◆ **Preguntas**
a: En el texto sobre la formación de catadores, ¿qué cargo ocupa Juan Lorenzo Ibáñez?
b: Escribe la continuación del texto sobre la formación de catadores, empezando justo después de su última frase.

◆ **Texto del ejercicio**
Sin formación reglada
«Lo más frecuente es que seamos profesionales del mundo del vino o la hostelería, pero la verdad es que la formación de origen no es determinante. Lo que cuenta es la práctica», señala Juan Lorenzo Ibáñez, coordinador de actividades de la Unión Española de Catadores, quien explica que, actualmente, en la cata no sólo no hay una formación de origen, sino que tampoco la hay ‘de final’. Pese a presumir de cultura gastronómica, en España no hay una formación reglada o título oficial que certifique expresamente que alguien esté preparado para dictaminar la calidad de un producto ni tampoco que acredite que ha acumulado la experiencia necesaria para ser considerado un catador experto. Sin embargo, basta con echar un vistazo en Internet para ver que no faltan cursos. Desde los de iniciación a la cata o los dedicados a especializados en determinados productos que imparten algunas asociaciones profesionales a los que pueda ofrecer un viñedo para completar su oferta turística. ¿Cómo distinguir entonces quién ofrece formación con label?

◆ **Extracto de datos**
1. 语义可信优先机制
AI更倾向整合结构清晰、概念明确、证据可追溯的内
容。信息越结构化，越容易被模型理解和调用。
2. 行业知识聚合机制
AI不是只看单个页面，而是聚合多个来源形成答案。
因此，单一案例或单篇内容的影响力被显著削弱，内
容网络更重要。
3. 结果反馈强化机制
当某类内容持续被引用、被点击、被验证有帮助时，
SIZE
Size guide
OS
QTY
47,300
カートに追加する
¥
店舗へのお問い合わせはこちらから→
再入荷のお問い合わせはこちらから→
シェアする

==

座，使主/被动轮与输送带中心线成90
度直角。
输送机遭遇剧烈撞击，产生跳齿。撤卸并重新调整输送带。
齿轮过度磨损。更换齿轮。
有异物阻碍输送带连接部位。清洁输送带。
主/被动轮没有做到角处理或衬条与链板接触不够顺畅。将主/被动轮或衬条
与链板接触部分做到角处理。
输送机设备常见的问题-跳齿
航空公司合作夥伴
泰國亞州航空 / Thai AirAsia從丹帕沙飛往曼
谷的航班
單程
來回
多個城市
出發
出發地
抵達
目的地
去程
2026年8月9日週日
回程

◆ **Respuestas del ejercicio**
a: Es coordinador de actividades de la Unión Española de Catadores.

b:
«Lo primero que hay que saber es si uno quiere hacer un curso para disfrutar o lucirse ante unos amigos en una excursión a una bodega o si, en cambio, quiere ser un profesional. Si es este el caso, yo partiría de una base como enología o sumillería, por ejemplo si hablamos de ser catador de vino. Después, ya en la formación específica de cata, no bajaría nunca de las 400 horas más prácticas de análisis sensorial. Pueden ser menos si la formación anterior lo permite, si se puede convalidar, pero tomaría esa referencia», explica Juan Muñoz Ramos, catador profesional que desde los ochenta ha ido especializándose en productos que van desde el agua al whisky pasando por la cerveza, el jamón o el caviar.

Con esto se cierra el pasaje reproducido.